● WHAT THIS TASK INVOLVES:
The output is the lines below from the one with "(389, 188) none -> [89,233,114,249] do" through the one with "[536,400,551,412] PR -> [272,525,311,546] PR)", both included, printed exactly and with no other line.

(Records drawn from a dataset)
---
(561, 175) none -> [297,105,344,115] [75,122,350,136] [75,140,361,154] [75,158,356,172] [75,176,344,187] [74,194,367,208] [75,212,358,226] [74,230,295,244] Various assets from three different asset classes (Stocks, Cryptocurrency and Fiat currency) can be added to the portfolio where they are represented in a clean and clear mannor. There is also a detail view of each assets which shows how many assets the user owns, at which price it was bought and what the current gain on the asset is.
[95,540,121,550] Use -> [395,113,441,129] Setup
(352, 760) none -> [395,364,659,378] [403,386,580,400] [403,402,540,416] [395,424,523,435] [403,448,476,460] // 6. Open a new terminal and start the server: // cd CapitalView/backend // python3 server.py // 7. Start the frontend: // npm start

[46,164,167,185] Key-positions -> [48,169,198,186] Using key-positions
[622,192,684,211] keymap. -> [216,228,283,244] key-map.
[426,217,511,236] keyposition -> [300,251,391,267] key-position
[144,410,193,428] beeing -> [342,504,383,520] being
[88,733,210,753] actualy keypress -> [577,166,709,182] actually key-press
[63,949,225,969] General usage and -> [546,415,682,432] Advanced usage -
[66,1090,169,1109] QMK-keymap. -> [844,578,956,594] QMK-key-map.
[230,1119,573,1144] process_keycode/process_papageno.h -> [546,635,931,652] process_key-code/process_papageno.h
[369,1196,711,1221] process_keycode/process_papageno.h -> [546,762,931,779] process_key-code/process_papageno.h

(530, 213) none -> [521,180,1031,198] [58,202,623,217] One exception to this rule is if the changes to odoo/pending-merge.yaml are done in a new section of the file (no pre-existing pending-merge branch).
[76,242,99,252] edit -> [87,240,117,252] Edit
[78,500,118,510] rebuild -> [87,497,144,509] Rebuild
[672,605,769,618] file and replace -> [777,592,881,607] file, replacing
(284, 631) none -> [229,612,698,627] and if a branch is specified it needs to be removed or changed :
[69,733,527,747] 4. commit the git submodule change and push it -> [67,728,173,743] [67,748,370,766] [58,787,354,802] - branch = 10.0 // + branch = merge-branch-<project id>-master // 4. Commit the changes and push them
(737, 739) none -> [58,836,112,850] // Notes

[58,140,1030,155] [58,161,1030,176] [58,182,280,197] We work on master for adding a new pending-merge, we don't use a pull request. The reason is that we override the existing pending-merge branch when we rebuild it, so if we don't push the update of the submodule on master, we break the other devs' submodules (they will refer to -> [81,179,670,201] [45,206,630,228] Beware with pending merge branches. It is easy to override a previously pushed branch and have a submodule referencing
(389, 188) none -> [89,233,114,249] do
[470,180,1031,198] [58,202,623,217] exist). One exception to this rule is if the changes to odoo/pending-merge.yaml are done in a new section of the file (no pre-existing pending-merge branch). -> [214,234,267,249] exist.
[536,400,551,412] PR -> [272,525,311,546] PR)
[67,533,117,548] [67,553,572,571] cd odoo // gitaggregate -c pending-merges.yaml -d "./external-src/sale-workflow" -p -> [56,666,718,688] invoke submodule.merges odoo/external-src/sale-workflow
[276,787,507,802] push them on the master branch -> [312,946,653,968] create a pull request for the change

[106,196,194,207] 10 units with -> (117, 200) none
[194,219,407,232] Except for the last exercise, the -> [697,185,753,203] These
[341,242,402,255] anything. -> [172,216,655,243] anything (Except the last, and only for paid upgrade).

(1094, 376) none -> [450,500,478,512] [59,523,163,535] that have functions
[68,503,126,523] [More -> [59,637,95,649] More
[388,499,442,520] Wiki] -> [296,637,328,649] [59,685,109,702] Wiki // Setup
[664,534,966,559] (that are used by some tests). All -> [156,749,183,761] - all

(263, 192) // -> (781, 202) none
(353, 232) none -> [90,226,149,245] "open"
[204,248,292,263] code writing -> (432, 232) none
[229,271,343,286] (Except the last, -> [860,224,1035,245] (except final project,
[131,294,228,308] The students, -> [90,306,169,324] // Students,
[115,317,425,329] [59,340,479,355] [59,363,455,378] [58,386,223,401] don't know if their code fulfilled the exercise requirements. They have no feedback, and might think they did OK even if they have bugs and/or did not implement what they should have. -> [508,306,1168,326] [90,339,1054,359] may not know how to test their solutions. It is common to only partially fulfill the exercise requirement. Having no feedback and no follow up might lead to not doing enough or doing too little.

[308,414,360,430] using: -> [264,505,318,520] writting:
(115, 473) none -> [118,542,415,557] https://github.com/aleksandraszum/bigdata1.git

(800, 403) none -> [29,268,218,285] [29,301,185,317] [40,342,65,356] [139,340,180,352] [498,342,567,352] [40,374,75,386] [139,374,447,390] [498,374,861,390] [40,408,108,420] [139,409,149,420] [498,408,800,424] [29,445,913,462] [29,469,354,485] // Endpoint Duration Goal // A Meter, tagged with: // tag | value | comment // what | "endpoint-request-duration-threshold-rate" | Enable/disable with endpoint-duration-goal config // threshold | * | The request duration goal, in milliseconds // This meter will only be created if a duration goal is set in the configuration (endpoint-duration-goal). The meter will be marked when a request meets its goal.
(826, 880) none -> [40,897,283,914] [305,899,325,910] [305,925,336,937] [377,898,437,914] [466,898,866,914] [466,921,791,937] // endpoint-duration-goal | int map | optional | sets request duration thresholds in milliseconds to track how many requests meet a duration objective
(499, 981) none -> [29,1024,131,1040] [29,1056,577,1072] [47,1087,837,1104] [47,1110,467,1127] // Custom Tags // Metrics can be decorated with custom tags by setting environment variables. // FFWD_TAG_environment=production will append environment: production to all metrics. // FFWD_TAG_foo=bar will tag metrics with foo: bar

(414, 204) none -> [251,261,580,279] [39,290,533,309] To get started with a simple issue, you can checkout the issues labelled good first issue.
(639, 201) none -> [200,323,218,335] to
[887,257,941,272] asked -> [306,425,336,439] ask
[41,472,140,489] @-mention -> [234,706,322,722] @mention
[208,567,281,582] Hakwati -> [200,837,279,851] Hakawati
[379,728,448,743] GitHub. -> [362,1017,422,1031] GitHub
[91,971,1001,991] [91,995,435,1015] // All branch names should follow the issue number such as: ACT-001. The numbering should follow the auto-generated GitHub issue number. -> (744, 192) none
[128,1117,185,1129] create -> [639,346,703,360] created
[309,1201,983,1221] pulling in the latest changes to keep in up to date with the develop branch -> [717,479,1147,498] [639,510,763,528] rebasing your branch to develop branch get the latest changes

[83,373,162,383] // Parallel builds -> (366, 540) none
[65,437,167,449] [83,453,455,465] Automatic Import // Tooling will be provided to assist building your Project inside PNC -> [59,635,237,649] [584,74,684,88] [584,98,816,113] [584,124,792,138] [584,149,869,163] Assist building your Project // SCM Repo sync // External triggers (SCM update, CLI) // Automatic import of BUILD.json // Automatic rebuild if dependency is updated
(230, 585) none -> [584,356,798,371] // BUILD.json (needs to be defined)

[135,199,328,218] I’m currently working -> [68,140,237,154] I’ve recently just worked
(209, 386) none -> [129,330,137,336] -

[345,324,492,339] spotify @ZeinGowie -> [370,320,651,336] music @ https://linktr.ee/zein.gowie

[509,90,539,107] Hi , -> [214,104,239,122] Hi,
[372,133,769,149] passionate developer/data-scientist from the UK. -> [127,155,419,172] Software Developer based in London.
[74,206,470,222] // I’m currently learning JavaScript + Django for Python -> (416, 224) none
---
● RESPONSE TO THIS EXERCISE:
(389, 188) none -> [89,233,114,249] do
[470,180,1031,198] [58,202,623,217] exist). One exception to this rule is if the changes to odoo/pending-merge.yaml are done in a new section of the file (no pre-existing pending-merge branch). -> [214,234,267,249] exist.
[536,400,551,412] PR -> [272,525,311,546] PR)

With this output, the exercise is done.